Inondazioni in Somalia.

 

 

 

Nairobi/Roma, 22 novembre 2006 – Le pesanti piogge delle ultime settimane hanno causato lo straripamento dei fiumi Juba e Shebelle nella Somalia meridionale, provocando la devastazione della maggior parte delle zone circostanti e aggravando i bisogni umanitari in una delle regioni più popolose del paese. Migliaia di famiglie hanno visto le loro case distrutte, moltissimi sono gli sfollati, compresi migliaia che sono intrappolati sugli altipiani.

Medici Senza Frontiere (MSF), che già lavorava in un ospedale e in un centro nutrizionale terapeutico a Marere, un piccolo villaggio lungo il fiume Juba, 80 km a nord di Kismayo, è stata in grado di rispondere immediatamente all’emergenza. Restano tuttavia moltissimi bisogni non coperti, ed è necessario che altre agenzie umanitarie intervengano per fare fronte all’emergenza.
 

Il principale problema da affrontare è l’assenza di acqua potabile. La maggior parte della gente si serve normalmente di pozzi poco profondi per rifornirsi di acqua. Fonti locali stimano che oltre il 70% di questi siano ormai contaminati in seguito alle inondazioni. Le persone saranno costrette a bere l’acqua delle inondazioni, e in assenza di carbone e legna esistono poche opportunità di bollirla per renderla potabile. Questo aumenta il rischio di infezioni trasmesse attraverso l’acqua. MSF ha già due casi confermati di colera sotto trattamento e molti più casi sospetti.
 

Anche l’assenza di cibo è un grave problema. In aggiunta alla diminuzione delle scorte alimentari, consueta in questo periodo dell’anno, molte famiglie hanno perso anche quel poco messo da parte a causa delle inondazioni, mentre altre hanno visto le loro messi, che avrebbero dovuto raccogliere a dicembre, distrutte nei campi. Molte capre e vacche sono affogate. Poiché il raccolto sarà, per molte persone, inesistente, aumentano i rischi di malnutrizione nella zona, che già soffre di una carenza cronica di cibo.
 

C’è inoltre un gran bisogno di materiale per ripari. Molte famiglie hanno perso la loro casa e vivono all’aperto, esposte alle piogge torrenziali, aumentando il rischio di infezioni respiratorie e particolarmente di malaria.

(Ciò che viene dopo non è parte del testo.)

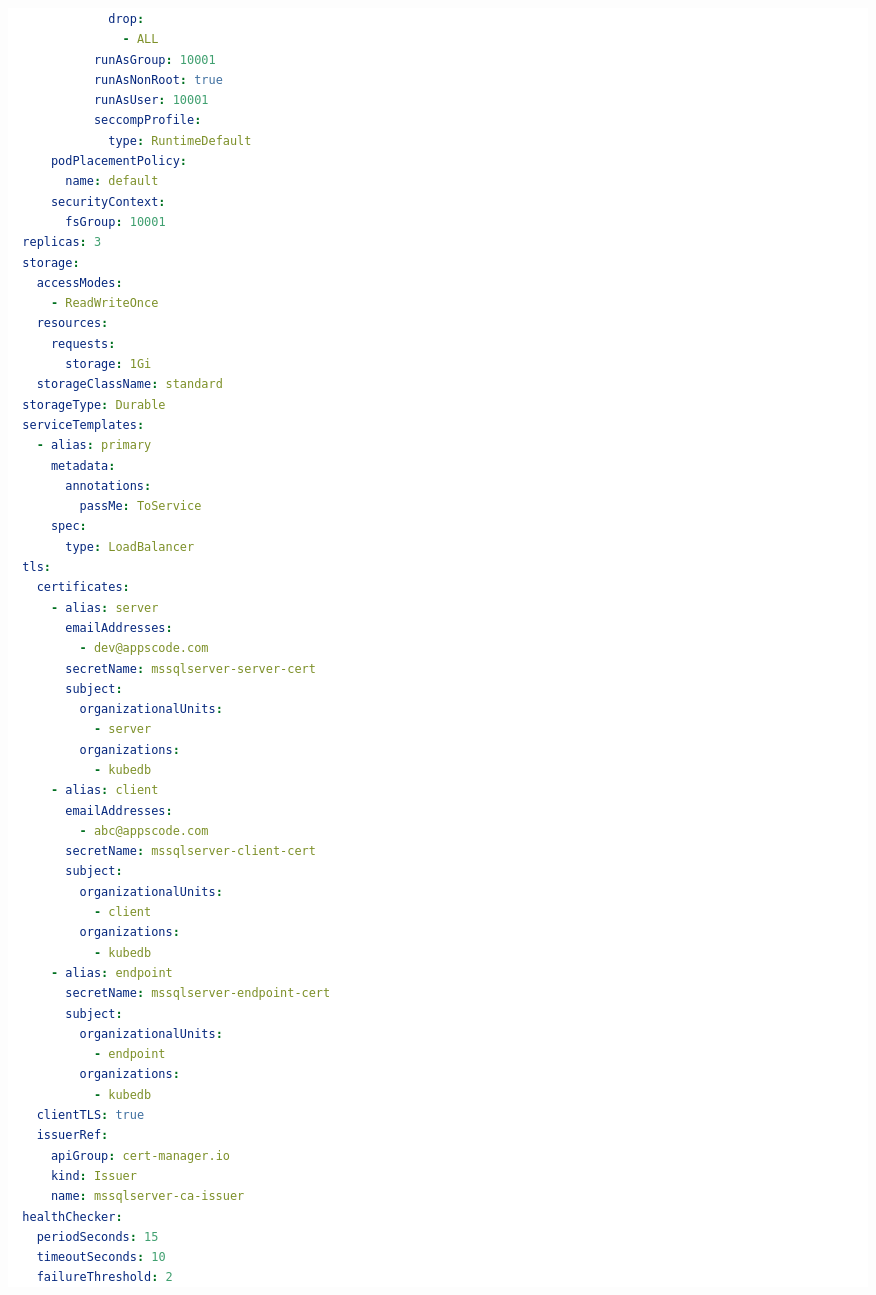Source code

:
 ```yaml
              drop:
                - ALL
            runAsGroup: 10001
            runAsNonRoot: true
            runAsUser: 10001
            seccompProfile:
              type: RuntimeDefault
      podPlacementPolicy:
        name: default
      securityContext:
        fsGroup: 10001
  replicas: 3
  storage:
    accessModes:
      - ReadWriteOnce
    resources:
      requests:
        storage: 1Gi
    storageClassName: standard
  storageType: Durable
  serviceTemplates:
    - alias: primary
      metadata:
        annotations:
          passMe: ToService
      spec:
        type: LoadBalancer
  tls:
    certificates:
      - alias: server
        emailAddresses:
          - dev@appscode.com
        secretName: mssqlserver-server-cert
        subject:
          organizationalUnits:
            - server
          organizations:
            - kubedb
      - alias: client
        emailAddresses:
          - abc@appscode.com
        secretName: mssqlserver-client-cert
        subject:
          organizationalUnits:
            - client
          organizations:
            - kubedb
      - alias: endpoint
        secretName: mssqlserver-endpoint-cert
        subject:
          organizationalUnits:
            - endpoint
          organizations:
            - kubedb
    clientTLS: true
    issuerRef:
      apiGroup: cert-manager.io
      kind: Issuer
      name: mssqlserver-ca-issuer
  healthChecker:
    periodSeconds: 15
    timeoutSeconds: 10
    failureThreshold: 2
```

“La capacità di MSF di rispondere agli accresciuti rischi per la salute è grandemente ostacolata dalle difficoltà di accesso”, afferma Colin McIlreavy, capo missione di MSF. “Le acque delle inondazioni impediscono ai pazienti di raggiungere l’ospedale di MSF a Marere. Tutto il materiale logistico e medico deve essere trasportato per via aerea, poiché le strade sono semplicemente scomparse”. Poche persone nella zona sono in grado di nuotare e molte sono affogate cercando di attraversare fiumi e torrenti.
 

Due priorità di MSF in questo momento sono quella di portare cibo a 750 bambini severamente malnutriti che seguono un programma nutrizionale terapeutico e quella di portare assistenza medica ai pazienti ammalati di diarrea acuta. Delle imbarcazioni stanno giungendo nella zona, ma queste saranno in grado di trasportare solo una minima parte delle persone che hanno urgente bisogno di assistenza medica e di generi di prima necessità.
 

MSF sta preparando piani di intervento, materiale e personale da inviare rapidamente nelle zone colpite dalle inondazioni. È evidente, tuttavia, che molte altre agenzie umanitarie devono essere coinvolte per rispondere ai diversi bisogni.

MSF lavora attualmente in numerose località in Somalia centrale e meridionale, incluse Mogadiscio, Jowhar, Galkayo, Galgaduud, Huddur, Dinsoor e Marere. Le equipe di MSF stanno anche intervenendo in risposta alle inondazioni che hanno colpito il campo rifugiati di Dadaab, situato al confine tra Kenya e Somalia.